Input data: Begin

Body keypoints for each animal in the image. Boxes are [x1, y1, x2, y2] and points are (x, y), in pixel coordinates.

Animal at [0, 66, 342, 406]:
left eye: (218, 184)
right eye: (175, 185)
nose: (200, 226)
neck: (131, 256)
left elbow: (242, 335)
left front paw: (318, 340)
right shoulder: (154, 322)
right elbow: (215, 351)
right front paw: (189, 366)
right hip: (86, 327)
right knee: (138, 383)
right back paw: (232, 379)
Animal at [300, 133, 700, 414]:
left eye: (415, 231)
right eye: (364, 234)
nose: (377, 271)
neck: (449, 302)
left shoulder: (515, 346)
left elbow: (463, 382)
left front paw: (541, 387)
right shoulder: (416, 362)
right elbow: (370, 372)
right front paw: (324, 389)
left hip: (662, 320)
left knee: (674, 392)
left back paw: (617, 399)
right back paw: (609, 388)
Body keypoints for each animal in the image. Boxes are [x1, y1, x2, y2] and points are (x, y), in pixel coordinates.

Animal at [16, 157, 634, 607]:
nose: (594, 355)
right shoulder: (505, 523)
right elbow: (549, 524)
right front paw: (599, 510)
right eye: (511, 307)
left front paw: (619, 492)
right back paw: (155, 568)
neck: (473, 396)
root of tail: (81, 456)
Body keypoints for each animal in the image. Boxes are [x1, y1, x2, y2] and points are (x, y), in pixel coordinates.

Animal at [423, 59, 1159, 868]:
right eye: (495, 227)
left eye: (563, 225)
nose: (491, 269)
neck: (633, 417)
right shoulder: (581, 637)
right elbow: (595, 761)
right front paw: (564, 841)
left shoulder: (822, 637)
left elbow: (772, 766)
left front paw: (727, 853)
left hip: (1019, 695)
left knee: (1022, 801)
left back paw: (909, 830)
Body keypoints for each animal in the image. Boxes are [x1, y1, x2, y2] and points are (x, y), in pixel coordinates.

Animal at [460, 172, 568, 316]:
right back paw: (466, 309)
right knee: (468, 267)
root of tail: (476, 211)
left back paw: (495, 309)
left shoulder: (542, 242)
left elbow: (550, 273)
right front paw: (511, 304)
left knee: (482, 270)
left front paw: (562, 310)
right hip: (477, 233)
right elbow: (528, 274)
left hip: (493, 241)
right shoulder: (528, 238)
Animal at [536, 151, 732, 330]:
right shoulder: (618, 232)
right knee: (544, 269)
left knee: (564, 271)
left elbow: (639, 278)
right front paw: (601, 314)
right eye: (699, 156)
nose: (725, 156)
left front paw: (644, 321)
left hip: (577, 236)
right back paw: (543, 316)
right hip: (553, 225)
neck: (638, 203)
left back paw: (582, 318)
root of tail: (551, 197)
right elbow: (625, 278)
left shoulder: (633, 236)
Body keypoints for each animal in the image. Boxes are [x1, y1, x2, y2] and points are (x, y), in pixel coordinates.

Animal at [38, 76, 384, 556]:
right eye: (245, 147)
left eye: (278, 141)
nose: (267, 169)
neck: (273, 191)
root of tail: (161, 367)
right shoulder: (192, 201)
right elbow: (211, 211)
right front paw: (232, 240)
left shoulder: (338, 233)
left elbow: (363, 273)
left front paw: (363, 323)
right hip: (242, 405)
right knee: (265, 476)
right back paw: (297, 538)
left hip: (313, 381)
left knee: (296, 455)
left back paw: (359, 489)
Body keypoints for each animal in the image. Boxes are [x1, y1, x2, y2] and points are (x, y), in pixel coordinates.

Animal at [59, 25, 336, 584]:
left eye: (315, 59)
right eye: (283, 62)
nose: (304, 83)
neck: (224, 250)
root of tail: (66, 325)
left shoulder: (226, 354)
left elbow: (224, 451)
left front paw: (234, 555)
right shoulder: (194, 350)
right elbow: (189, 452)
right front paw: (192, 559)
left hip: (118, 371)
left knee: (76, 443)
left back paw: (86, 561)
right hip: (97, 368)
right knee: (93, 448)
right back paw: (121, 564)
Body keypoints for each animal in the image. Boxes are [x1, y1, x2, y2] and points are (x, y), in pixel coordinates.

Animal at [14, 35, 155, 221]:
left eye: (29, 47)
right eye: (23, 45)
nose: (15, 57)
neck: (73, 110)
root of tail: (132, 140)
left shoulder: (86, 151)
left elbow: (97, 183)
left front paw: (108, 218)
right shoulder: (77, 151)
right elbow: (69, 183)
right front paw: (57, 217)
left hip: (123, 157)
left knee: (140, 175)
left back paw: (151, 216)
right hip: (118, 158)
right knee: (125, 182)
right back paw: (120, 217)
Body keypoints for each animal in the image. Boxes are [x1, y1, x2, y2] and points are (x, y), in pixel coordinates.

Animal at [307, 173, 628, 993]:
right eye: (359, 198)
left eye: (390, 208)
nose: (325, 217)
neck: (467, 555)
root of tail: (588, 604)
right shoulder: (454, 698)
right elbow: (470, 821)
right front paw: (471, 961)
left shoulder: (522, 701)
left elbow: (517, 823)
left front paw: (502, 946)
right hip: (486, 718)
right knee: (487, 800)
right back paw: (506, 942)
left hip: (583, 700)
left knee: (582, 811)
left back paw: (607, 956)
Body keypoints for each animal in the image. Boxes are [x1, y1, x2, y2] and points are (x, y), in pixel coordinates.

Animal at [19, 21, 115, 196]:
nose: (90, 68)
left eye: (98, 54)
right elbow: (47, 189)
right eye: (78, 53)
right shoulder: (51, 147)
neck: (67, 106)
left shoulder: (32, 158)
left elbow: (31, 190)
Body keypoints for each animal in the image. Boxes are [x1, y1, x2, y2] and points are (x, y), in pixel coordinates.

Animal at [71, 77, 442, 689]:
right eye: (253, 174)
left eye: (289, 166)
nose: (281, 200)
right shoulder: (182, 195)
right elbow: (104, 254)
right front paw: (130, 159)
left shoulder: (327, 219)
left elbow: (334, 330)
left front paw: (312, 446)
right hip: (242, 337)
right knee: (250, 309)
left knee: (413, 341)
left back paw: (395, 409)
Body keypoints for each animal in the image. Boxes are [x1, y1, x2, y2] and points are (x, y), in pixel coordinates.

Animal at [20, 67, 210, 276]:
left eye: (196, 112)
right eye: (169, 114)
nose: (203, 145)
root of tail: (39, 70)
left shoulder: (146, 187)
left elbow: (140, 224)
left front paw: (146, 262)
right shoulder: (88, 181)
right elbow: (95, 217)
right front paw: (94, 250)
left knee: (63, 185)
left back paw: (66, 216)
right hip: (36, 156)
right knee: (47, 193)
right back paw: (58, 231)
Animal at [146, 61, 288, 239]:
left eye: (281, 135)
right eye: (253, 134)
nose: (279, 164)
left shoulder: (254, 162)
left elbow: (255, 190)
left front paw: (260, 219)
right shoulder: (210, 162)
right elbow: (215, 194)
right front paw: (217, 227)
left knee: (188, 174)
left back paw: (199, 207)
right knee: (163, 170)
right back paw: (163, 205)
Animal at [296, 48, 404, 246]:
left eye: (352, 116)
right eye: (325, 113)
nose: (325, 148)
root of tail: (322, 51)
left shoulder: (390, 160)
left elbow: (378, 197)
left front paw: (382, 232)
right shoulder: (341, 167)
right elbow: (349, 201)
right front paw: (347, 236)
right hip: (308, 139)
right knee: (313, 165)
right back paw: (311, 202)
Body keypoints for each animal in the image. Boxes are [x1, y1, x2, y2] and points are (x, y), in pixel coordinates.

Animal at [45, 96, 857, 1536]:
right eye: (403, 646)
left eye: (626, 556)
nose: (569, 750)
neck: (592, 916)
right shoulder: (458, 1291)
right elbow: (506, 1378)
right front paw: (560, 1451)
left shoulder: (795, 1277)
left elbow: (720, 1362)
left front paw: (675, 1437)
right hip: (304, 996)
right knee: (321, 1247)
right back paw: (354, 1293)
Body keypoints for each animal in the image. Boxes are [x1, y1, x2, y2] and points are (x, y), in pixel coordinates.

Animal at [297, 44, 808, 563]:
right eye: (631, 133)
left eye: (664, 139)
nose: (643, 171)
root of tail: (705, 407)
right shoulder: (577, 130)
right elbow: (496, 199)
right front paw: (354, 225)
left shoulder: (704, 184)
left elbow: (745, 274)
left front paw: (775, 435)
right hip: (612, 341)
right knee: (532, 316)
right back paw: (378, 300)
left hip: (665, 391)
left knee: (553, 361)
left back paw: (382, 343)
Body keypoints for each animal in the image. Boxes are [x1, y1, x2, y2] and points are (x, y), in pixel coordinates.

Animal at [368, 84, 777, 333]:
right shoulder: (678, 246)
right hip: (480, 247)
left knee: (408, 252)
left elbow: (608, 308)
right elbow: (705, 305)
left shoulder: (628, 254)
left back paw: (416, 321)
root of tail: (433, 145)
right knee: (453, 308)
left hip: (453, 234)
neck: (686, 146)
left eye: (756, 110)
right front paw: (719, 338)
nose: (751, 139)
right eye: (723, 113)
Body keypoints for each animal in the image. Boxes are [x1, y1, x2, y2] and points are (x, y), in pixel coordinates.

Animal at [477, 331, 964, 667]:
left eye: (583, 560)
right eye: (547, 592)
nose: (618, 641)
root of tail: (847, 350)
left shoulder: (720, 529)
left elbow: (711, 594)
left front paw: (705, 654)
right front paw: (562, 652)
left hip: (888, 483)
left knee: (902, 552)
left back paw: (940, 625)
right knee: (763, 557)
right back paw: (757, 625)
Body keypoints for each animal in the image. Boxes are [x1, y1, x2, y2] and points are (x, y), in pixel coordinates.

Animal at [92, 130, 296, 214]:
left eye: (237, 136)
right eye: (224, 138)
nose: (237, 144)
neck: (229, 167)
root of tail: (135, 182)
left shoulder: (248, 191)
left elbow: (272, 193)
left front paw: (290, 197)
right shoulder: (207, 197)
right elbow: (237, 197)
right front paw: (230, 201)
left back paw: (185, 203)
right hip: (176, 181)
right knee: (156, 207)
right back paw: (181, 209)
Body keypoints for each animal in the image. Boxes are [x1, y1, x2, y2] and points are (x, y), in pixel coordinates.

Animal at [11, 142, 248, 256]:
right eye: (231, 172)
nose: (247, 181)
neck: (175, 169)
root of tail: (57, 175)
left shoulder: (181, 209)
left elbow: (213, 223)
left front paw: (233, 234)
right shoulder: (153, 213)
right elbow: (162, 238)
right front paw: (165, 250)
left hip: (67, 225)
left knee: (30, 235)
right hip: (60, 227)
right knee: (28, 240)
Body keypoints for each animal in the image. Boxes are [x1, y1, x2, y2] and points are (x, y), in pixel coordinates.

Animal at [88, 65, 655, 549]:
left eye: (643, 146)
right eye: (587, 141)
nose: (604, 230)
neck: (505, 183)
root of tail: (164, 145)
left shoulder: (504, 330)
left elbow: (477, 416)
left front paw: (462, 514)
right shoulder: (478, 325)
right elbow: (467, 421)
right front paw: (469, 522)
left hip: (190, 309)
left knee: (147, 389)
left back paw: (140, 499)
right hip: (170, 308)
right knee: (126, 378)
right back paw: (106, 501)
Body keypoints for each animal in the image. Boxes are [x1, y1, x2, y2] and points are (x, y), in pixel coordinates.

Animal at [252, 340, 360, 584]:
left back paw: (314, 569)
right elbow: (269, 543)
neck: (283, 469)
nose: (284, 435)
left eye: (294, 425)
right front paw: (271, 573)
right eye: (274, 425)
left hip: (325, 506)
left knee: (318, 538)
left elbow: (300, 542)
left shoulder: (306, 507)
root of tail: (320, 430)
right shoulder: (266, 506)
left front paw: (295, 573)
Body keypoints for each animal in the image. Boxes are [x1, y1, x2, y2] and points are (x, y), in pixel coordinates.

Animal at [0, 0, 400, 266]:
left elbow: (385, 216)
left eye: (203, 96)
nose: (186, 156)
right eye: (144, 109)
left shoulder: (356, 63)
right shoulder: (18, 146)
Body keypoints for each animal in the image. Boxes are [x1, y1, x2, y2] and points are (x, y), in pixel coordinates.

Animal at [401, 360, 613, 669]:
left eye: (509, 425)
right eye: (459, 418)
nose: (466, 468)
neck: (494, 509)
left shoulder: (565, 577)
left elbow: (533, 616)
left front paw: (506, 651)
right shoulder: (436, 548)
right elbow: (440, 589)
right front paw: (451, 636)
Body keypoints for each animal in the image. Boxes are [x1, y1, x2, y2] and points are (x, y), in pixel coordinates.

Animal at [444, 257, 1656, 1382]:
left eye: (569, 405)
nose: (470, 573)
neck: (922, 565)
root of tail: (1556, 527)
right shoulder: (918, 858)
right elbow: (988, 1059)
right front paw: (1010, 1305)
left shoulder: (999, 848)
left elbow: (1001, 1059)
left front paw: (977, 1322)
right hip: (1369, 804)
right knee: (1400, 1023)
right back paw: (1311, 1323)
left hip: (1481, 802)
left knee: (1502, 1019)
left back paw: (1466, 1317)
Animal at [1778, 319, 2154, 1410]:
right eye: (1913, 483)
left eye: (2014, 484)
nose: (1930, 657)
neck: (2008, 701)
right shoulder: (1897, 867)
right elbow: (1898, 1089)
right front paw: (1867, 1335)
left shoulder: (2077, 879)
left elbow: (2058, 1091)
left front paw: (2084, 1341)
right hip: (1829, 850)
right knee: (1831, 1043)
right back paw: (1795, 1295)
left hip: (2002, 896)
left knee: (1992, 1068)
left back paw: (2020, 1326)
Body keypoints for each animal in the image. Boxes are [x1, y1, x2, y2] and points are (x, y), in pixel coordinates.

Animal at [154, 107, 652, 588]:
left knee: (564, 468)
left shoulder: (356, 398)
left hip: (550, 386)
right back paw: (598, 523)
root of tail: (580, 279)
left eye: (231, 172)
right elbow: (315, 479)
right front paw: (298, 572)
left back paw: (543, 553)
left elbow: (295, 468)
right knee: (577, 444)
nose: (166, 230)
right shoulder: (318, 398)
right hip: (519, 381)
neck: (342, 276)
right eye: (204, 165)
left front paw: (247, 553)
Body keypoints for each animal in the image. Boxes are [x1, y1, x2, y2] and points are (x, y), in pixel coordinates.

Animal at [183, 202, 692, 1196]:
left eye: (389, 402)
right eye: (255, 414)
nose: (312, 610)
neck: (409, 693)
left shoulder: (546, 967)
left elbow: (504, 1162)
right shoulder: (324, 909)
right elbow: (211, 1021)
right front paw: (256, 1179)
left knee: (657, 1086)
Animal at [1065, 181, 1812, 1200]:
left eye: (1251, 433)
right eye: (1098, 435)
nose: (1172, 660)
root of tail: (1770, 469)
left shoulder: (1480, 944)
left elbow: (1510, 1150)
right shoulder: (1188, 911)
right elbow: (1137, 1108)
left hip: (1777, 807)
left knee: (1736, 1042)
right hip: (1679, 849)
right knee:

Input data: End

In the reply, include exactly the lines from the beginning of the entries above through the line holding "left front paw: (318, 340)", and nothing besides.

Body keypoints for each animal in the image. Boxes are [x1, y1, x2, y2] and points are (x, y), in pixel coordinates.

Animal at [0, 66, 342, 406]:
left eye: (218, 184)
right eye: (175, 185)
nose: (200, 226)
neck: (131, 256)
left elbow: (242, 335)
left front paw: (318, 340)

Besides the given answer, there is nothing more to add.